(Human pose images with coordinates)
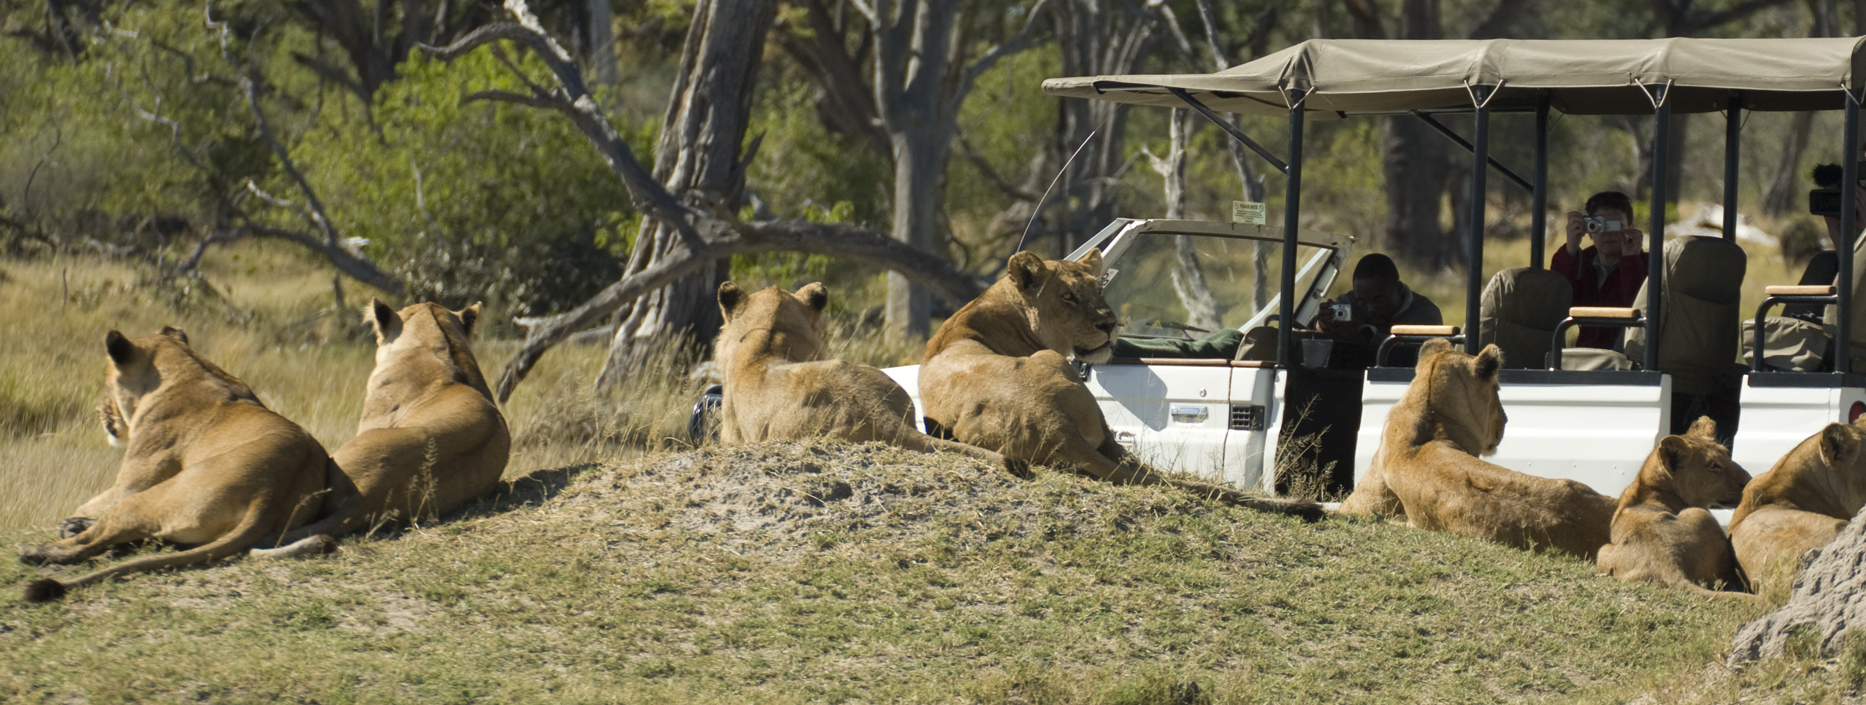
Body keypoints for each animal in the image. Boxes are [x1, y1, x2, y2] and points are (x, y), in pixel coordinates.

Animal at [19, 328, 333, 601]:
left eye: (104, 382)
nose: (98, 409)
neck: (187, 368)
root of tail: (269, 496)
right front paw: (74, 522)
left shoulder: (130, 485)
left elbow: (87, 505)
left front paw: (69, 523)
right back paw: (75, 530)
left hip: (150, 497)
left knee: (92, 542)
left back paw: (40, 549)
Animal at [1595, 416, 1754, 597]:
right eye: (1712, 465)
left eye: (1728, 455)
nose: (1750, 480)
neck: (1648, 485)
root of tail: (1667, 563)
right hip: (1700, 514)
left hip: (1602, 551)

TASK BRIEF — Each line above, from the one that contains "right front paw: (74, 522)" to the last line of the records, should be repeated exactly. Leave out all others.

WORKED SOLUTION —
right front paw: (74, 522)
left shoulder: (130, 485)
left elbow: (87, 505)
left front paw: (69, 523)
right back paw: (75, 530)
left hip: (150, 497)
left knee: (92, 542)
left back paw: (40, 549)
Animal at [1595, 416, 1754, 597]:
right eye: (1712, 465)
left eye: (1728, 455)
nose: (1750, 480)
neck: (1648, 485)
root of tail: (1667, 563)
right hip: (1700, 514)
left hip: (1602, 551)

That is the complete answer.